FOOD OF THE GODS Paintings and inscriptions on tomb and temple walls show all the different foods considered worthy of the gods. The walls of Karnak Temple indicate that Amun-Re (when he appeared as a fertility god) preferred offerings of vegetables and fresh flowers. To appease the violent side of her nature, and because she was the goddess of music, love, and dance, Hathor was given wine.
Horus the child was presented with milk. These personalized offerings were accompanied by menus that also might have included roasts of beef and gazelle, ducks, game birds, vegetables and fruits of all kinds, bread, cake, beer, wine, and milk. The idea of food of the gods's was an exchange. The pharaoh, by way of the priests, provided specific foods that were thought to please the gods. The food offering was one of many rituals performed each day to ensure that Egypt remained in a state of MAAT, or divine order.

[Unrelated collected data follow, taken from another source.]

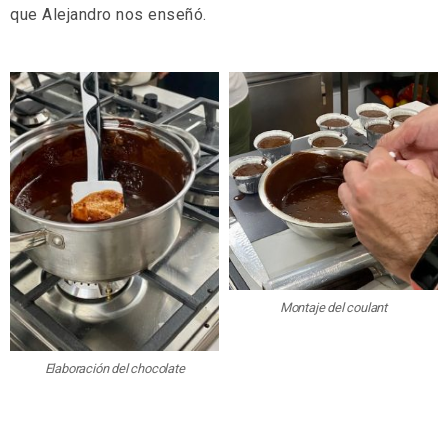
que Alejandro nos enseñó.
Montaje del coulant
Elaboración del chocolate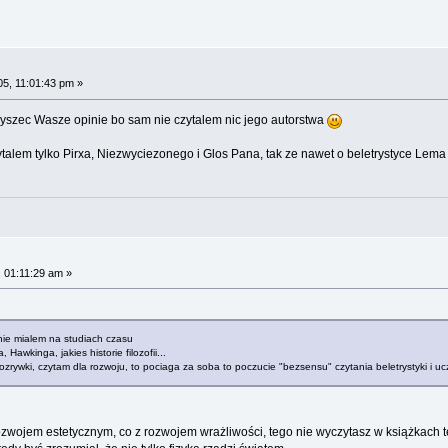
05, 11:01:43 pm »
lyszec Wasze opinie bo sam nie czytalem nic jego autorstwa
ytalem tylko Pirxa, Niezwyciezonego i Glos Pana, tak ze nawet o beletrystyce Lem
 01:11:29 am »
, nie mialem na studiach czasu
wkinga, jakies historie filozofii...
rozrywki, czytam dla rozwoju, to pociaga za soba to poczucie "bezsensu" czytania beletrystyki i
zwojem estetycznym, co z rozwojem wrażliwości, tego nie wyczytasz w książkach tec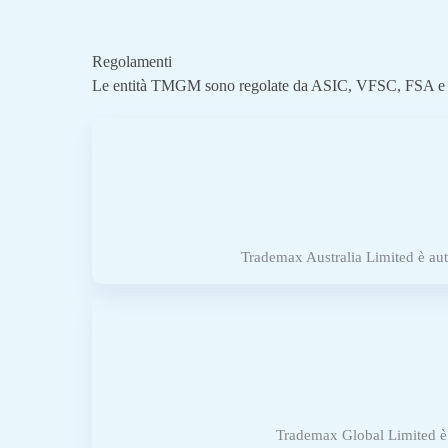
Regolamenti
Le entità TMGM sono regolate da ASIC, VFSC, FSA e
Trademax Australia Limited è aut
Trademax Global Limited è 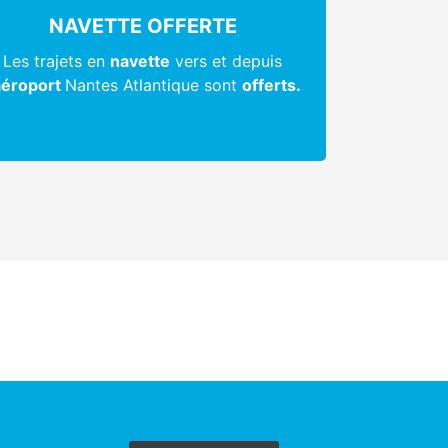
NAVETTE OFFERTE
Les trajets en
navette
vers et depuis
’aéroport
Nantes Atlantique sont
offerts.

Early each morning temple workers began preparations for the daily offering. Every step of the preparation was closely supervised, for no mistakes could be made. The kitchens baked fresh bread and cakes in several different shapes; roasted joints of beef, wild game, and ducks; prepared vegetables and fruits; and brewed the best quality beer.
Before the gods could be served, each group of food was purified with water, natron, and burning incense. Food bearers carried platters piled high with every kind of food and set them on offering tables in front of the god's shrine. When the shrine was opened, a selection of food was taken from each tray, placed on a special serving platter, and presented to the cult statue of the god. Later the food was distributed among the priests, except for the loaves of bread; they remained on the offering table until the next morning when the ceremony would be repeated. The only food item that was never served to the gods was fish. There are two theories about why fish have not been deemed a food of the gods.
One idea is that fish were sacred to the gods: A pair of fish, Abu, and Ant, swam on either side of the sun god Re's boat to ward off evil spirits when it passed through the Underworld. Another possibility is that when the god Osiris was hacked to bits, his phallus was thrown into the Nile and eaten by a fish.